[[ Material supplied open ]]

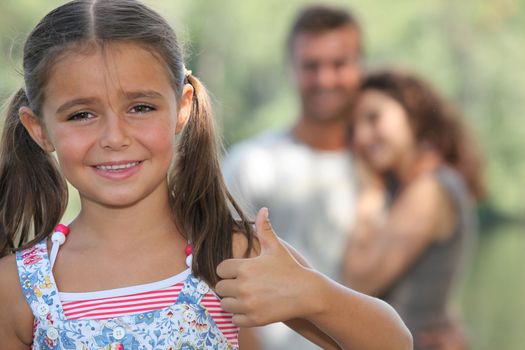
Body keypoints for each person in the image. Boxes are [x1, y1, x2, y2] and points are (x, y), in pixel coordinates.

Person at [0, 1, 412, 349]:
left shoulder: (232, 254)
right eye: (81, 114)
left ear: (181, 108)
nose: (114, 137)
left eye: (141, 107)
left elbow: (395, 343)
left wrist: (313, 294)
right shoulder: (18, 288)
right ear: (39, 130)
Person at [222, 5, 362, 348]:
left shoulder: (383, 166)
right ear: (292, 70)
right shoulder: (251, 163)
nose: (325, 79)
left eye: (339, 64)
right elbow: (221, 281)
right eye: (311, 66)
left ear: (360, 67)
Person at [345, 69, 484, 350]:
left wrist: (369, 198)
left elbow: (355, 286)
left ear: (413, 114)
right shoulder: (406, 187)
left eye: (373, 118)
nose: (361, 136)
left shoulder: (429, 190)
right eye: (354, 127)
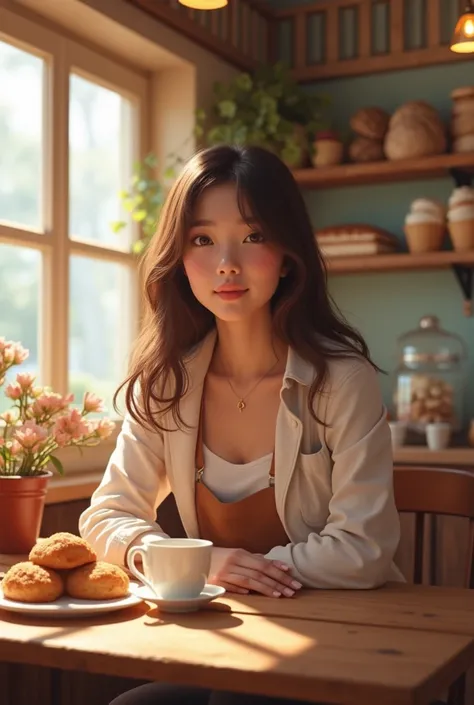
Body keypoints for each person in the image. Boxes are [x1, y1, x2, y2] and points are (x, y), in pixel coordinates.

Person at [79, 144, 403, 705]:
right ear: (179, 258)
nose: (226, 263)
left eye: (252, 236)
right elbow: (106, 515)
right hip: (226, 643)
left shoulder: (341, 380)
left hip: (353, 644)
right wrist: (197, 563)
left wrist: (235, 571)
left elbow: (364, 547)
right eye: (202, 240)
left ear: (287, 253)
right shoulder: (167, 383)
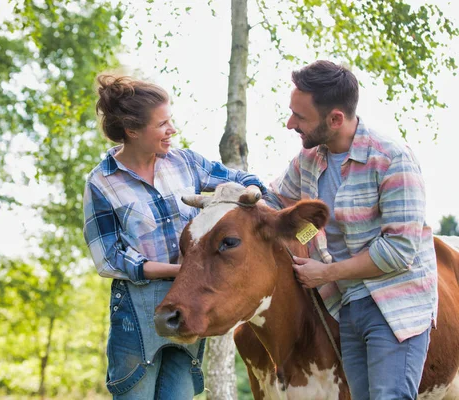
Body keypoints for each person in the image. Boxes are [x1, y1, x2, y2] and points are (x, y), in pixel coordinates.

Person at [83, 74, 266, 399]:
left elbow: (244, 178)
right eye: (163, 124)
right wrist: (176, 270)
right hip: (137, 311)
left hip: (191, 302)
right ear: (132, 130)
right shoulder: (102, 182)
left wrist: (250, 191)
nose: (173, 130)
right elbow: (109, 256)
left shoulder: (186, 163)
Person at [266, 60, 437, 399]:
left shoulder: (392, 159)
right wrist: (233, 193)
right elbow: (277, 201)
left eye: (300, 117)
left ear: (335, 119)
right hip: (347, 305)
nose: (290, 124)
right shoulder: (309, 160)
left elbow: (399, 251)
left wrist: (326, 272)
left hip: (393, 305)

[[ Material supplied closed ]]
[[ Material supplied open ]]

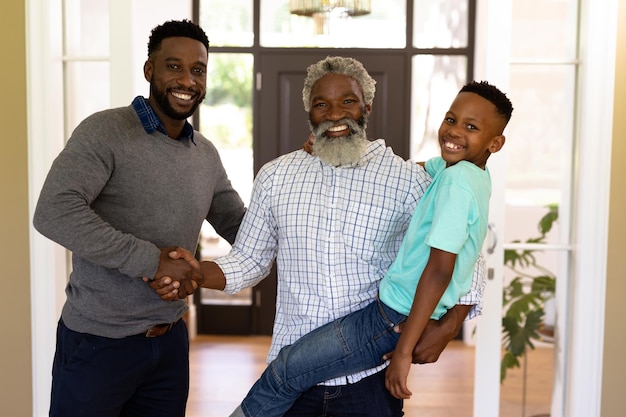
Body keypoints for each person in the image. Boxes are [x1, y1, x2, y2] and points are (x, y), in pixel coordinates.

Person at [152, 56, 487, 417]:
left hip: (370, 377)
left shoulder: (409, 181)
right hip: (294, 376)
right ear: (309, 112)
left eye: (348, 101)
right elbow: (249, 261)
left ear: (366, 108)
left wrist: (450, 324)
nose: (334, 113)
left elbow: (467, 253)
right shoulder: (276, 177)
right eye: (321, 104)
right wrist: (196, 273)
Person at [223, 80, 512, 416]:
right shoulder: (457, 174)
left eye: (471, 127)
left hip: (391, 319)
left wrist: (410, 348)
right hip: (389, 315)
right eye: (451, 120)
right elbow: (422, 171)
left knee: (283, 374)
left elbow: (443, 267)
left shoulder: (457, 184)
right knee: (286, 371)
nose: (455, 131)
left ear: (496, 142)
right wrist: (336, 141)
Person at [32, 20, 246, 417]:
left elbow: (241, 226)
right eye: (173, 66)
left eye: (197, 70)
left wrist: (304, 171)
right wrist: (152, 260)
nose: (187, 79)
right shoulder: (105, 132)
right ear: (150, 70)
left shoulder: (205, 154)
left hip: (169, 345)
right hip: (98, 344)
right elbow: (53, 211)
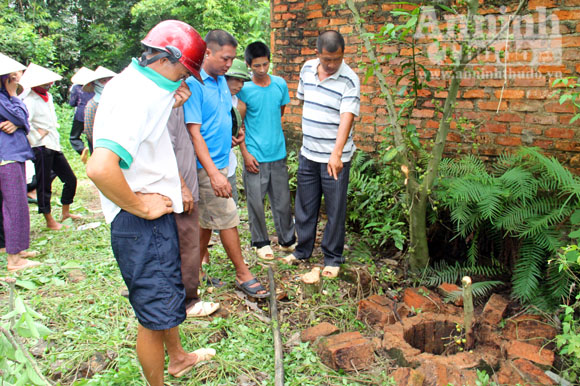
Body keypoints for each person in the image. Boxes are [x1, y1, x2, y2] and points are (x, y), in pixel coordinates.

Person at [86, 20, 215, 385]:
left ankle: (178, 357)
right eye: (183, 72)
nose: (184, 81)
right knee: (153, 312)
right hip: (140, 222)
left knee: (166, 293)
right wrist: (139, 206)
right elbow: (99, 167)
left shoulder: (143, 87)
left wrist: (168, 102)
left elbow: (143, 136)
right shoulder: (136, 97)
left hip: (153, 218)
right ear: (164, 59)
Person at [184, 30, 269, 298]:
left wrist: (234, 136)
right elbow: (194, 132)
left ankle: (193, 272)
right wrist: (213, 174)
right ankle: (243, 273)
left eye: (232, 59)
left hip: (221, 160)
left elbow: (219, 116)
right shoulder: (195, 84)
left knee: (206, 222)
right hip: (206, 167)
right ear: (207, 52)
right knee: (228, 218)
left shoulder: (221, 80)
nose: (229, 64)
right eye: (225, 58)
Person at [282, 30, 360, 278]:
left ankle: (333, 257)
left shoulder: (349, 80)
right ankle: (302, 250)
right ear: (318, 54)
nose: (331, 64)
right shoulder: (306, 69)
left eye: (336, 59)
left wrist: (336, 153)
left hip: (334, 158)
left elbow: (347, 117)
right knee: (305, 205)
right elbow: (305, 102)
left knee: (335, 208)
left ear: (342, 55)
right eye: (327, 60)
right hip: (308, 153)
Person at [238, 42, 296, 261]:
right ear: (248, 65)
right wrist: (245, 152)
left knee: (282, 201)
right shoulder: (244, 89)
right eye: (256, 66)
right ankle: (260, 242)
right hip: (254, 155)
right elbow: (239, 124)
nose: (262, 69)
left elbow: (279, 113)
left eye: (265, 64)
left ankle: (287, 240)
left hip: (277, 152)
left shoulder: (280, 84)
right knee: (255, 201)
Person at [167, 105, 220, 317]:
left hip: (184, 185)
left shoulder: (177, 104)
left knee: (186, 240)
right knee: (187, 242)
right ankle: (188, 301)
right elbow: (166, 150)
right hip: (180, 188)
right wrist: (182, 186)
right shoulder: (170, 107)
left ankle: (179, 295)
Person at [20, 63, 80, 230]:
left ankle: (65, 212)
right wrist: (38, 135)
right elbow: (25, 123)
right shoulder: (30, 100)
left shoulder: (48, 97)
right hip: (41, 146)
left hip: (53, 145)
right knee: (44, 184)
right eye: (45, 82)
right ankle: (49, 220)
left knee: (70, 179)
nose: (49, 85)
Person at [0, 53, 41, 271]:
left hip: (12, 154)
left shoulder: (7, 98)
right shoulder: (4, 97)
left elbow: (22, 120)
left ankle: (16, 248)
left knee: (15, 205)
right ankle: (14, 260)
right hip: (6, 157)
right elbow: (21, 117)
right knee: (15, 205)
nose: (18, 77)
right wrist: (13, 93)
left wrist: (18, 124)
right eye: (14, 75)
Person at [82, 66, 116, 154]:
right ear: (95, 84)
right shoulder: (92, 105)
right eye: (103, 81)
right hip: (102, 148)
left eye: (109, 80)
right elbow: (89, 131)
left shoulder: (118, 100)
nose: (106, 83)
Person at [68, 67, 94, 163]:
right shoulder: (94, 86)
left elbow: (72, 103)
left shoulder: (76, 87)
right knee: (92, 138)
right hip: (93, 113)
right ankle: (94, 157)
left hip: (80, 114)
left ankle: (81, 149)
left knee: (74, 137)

[[ Material supplied closed ]]
[[ Material supplied open ]]

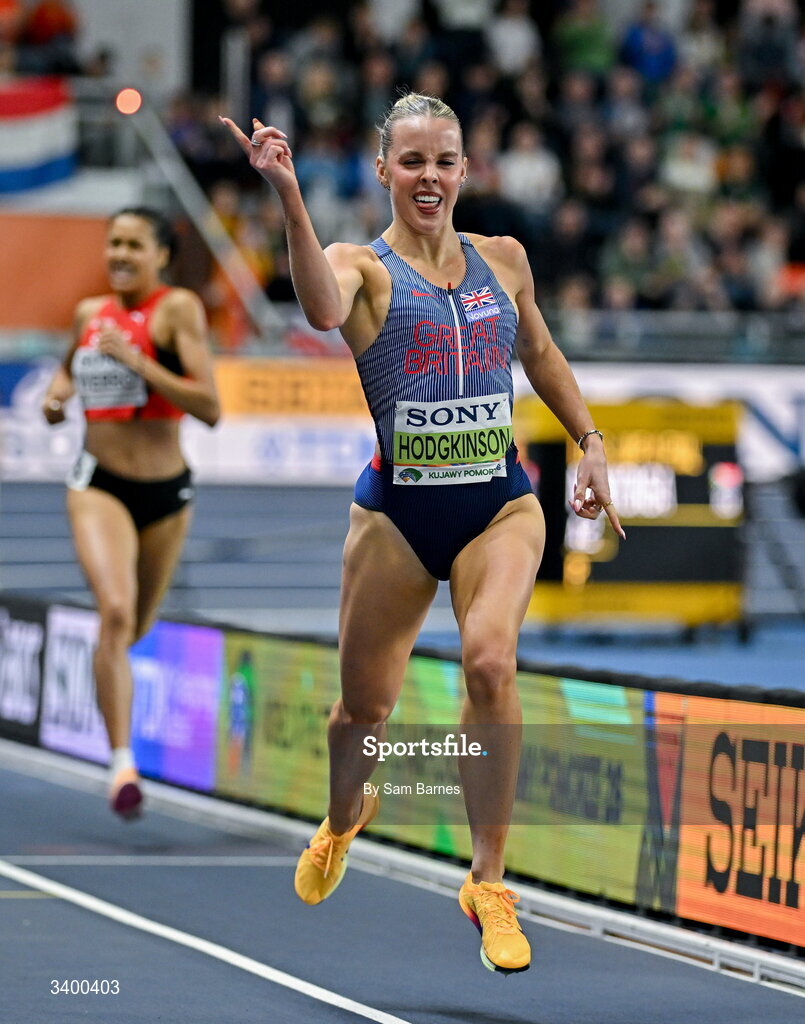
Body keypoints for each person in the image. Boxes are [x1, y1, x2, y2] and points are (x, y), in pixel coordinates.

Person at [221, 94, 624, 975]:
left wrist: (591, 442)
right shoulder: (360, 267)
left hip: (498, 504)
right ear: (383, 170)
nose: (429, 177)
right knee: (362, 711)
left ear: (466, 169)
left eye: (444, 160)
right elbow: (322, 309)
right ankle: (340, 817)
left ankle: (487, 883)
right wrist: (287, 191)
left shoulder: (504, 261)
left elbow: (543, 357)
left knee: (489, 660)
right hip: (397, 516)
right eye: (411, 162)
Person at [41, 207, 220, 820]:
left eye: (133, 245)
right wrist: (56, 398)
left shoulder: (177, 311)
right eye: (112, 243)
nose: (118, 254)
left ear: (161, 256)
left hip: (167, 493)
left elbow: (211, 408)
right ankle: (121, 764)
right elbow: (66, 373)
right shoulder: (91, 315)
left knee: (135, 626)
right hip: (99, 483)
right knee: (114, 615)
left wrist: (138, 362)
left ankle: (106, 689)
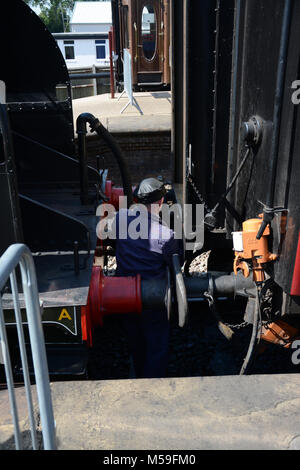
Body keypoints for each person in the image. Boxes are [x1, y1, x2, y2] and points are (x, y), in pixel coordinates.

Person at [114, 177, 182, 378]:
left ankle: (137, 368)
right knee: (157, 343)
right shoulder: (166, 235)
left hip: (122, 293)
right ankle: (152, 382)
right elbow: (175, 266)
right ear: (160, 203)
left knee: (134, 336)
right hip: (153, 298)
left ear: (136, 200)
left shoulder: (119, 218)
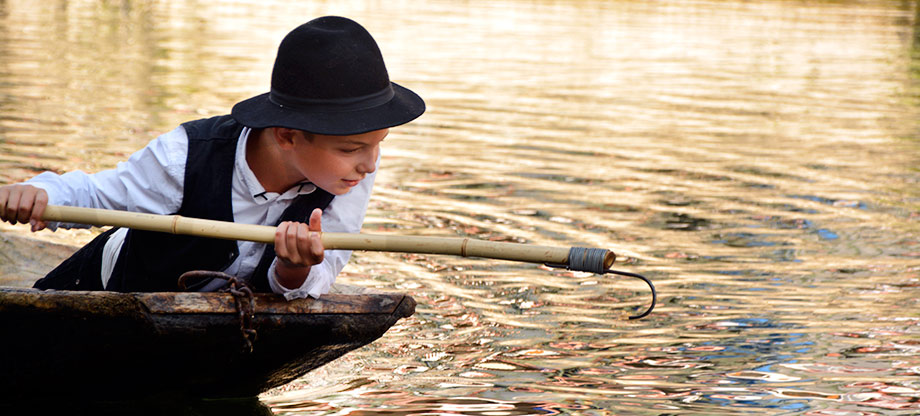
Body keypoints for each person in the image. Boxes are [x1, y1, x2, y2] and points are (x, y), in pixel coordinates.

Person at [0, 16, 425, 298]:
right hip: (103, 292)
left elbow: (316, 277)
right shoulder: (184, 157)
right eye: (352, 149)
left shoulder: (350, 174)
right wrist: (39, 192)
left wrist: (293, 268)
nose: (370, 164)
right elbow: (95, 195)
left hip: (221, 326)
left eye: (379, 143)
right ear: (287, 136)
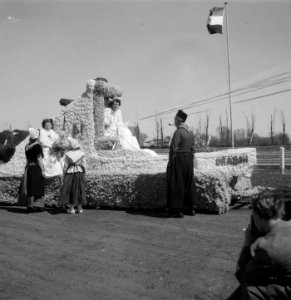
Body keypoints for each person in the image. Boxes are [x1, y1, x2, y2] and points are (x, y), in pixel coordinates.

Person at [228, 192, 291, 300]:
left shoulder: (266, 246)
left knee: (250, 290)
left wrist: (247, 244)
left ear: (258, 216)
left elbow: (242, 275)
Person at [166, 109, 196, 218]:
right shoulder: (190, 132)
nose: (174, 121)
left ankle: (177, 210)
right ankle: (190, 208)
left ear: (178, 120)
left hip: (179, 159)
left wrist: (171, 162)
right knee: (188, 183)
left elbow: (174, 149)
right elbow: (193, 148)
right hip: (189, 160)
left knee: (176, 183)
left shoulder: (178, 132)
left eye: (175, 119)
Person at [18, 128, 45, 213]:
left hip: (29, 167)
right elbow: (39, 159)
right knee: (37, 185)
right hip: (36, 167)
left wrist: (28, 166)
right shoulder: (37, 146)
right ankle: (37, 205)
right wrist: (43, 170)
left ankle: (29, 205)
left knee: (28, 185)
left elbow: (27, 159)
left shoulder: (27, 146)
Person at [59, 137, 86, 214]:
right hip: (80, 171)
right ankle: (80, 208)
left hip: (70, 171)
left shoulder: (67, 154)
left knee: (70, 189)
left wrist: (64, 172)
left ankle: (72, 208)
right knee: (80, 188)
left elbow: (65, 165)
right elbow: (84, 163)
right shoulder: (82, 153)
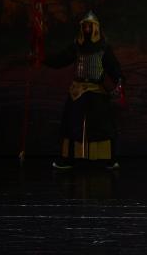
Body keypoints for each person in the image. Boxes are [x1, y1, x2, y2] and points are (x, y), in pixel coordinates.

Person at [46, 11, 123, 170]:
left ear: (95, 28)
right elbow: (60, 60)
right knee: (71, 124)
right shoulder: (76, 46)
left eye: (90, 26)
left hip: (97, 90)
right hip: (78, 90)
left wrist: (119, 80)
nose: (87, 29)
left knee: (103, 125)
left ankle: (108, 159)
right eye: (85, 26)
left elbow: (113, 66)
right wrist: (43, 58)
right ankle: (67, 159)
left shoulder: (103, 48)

[[ Material supplied closed ]]

What is expected
Would you please copy exactly the part of the entries above that begins at the line containing "right eye: (411, 162)" and ends at the line containing "right hip: (99, 483)", both lines included?

Answer to this problem
right eye: (411, 162)
Person at [41, 207, 220, 820]:
left eye: (133, 245)
right wrist: (56, 398)
left shoulder: (177, 311)
right eye: (112, 243)
nose: (118, 254)
left ear: (161, 256)
left hip: (167, 493)
left elbow: (211, 408)
right ankle: (121, 764)
right elbow: (66, 373)
right shoulder: (91, 315)
left knee: (135, 626)
right hip: (99, 483)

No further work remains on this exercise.